Thursday, January 18, 2007

Last day at work




Thanks Kathryn for the cake! Haha I don't know why "you" is in quotes. Thanks to the lunch crew also for treating me at the Thai House in Westwood. I'm definately sad to be leaving UCLA/IGPP, but I'm counting on crossing paths again. According to the records I started working there March 2000. It was the first job I ever had, the only other gigs I had before was tutoring math. But as far as the federal government is concerned its the only place that has ever issued me a W-2 form. I think I started working there to pay for my snowboarding hobby. Since I also worked full time over the summer it payed a lot of my rent and tuition during college.

I remember when I applied for my first job there as a lab assistant, I had no idea what space sciences was or what a magnetometer was. I just happened to fit the job description because I knew how to code a little and knew a few unix commands. I worked for Xinping who hired me to help her do data processing for the magnetometers aboard the Polar Orbiter. She worked on the code to clean up all the noise and interference in the data collected from the mag and I helped her debug and run the code on the data. Its kind of amazing that the polar orbiter is still running, it was kinda old when I started working on it. Its gone through more than 3,600 orbits since I started working on it and its still going. A lot of times the work got really boring, since I had to go through a lot of 3-axis data of the Earth's magnetic field, sometimes just to find a couple hundred stay data points in 8.3 hz data. It was also kind of interesting because I would have class one day about some kind of math class about numerical method and then later on when I got to work, what do you know, I have to run some code that pretty much takes some matrices and applies said numerical methods over our data sets.

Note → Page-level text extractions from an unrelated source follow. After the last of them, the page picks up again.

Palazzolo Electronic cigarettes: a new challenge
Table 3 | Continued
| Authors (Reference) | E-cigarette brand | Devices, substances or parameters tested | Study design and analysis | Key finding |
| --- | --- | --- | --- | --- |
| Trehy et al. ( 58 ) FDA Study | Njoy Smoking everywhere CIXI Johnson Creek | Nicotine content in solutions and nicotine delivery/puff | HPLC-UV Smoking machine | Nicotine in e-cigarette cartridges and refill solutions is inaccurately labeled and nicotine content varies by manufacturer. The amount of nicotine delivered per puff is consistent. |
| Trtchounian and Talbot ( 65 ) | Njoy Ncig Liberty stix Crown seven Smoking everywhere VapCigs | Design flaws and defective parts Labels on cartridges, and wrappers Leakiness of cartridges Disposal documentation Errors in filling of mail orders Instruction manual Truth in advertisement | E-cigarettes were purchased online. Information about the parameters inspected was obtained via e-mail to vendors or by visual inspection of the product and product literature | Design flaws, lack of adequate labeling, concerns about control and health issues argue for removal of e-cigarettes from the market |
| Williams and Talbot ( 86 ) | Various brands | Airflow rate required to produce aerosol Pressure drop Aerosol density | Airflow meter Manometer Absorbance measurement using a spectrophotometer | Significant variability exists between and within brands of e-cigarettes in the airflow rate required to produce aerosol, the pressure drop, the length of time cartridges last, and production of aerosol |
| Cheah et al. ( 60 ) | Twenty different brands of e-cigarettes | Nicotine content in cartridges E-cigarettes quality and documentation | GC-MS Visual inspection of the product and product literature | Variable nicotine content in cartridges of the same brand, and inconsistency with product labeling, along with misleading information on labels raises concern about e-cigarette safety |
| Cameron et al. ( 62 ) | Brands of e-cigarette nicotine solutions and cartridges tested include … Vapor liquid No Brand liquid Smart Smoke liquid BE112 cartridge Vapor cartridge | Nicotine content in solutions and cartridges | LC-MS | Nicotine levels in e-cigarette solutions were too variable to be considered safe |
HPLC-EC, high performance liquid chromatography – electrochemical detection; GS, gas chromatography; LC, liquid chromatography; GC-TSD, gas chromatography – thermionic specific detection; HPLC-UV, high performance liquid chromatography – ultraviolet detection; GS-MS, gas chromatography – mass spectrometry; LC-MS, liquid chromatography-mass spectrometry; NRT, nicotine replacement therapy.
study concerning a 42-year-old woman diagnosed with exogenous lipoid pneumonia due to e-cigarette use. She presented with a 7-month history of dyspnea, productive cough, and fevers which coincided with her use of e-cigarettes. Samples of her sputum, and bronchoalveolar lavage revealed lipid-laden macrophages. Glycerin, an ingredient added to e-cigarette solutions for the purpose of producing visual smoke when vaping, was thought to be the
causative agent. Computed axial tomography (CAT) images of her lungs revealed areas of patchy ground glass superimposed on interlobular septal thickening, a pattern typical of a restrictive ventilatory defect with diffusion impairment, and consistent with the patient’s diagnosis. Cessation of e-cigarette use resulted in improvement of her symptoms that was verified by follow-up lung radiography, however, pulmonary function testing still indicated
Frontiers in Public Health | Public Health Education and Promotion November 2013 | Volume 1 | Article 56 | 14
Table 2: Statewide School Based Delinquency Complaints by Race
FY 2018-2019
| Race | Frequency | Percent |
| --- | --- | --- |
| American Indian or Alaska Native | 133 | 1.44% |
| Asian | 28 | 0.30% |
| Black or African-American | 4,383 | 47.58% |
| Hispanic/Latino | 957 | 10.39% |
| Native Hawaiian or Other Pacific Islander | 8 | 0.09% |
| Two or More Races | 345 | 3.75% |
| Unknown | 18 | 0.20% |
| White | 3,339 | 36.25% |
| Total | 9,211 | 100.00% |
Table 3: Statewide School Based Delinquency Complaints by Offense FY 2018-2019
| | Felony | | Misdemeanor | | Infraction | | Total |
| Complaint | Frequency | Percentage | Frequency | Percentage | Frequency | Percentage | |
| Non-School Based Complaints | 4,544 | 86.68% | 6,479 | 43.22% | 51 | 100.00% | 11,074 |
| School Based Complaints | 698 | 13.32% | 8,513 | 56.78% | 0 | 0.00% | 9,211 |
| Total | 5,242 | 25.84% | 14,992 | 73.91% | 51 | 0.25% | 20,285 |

I also learned a lot about the intricasies of space flight, like once in a while the spacecraft is eclipsed from the Sun by the Earth, throwing off the spacecraft's solar depended timimng mechanisms and it completely messed up or data.

I think at times I got in way over my head. A couple of times Xinping went on vacation, and when she took maternity leave I pretty much took over most of the job for 9 months So for a time these research groups out there are counting on our data that some kid is producing between Tagalog class and Math 157 that he's taking for the second time. Of course this was all before I found out that people used the data for modelling of the earth magnetic field and deciding when to throttle down power plants to prevent them from blowing transformers due to solar flares.

Right around when I graduated, Sophie, our system administrator quit. It was kind of unexpected, but she found a nice job at JPL, so she got out of there fast. So lucky me, the timing couldn't have worked out any better. Haha expect that Sophie had the job down after sys admining for 7 years and I meanwhile didn't even know how to turn a Sun Workstation. As it turns out, what you knew was a helpful, but knowing how to know what you need to know is even more helpful. So after two years, I learned to do the job. When you work with technology, the know-how to know how is very important since new things are being introduced all the time and what you know today may be obsolete tomorrow.

As a programmer I also got to work with the engineers a lot. Mostly I worked on THEMIS, which is a pretty interesting mission. Along the northern frontier of Canada there are shacks with cameras and magnetometers pointed north. They're suppose to take picture of the aurora borealis and record magnetic field data. The scientists should find some pretty cool stuff since the northern lights are visual effects of the solar wind interacting with the earths magnetosphere. There's also a satellite component to the mission and secondary mag sites run out of local high schools, so there should be lots of data to analyze and corroborate.

I learned a lot at UCLA, not just at IGPP, but since I first set foot on campus as a freshman in 98. It wasn't just academics or professionally either, I learned a lot about myself, other people, the world in general.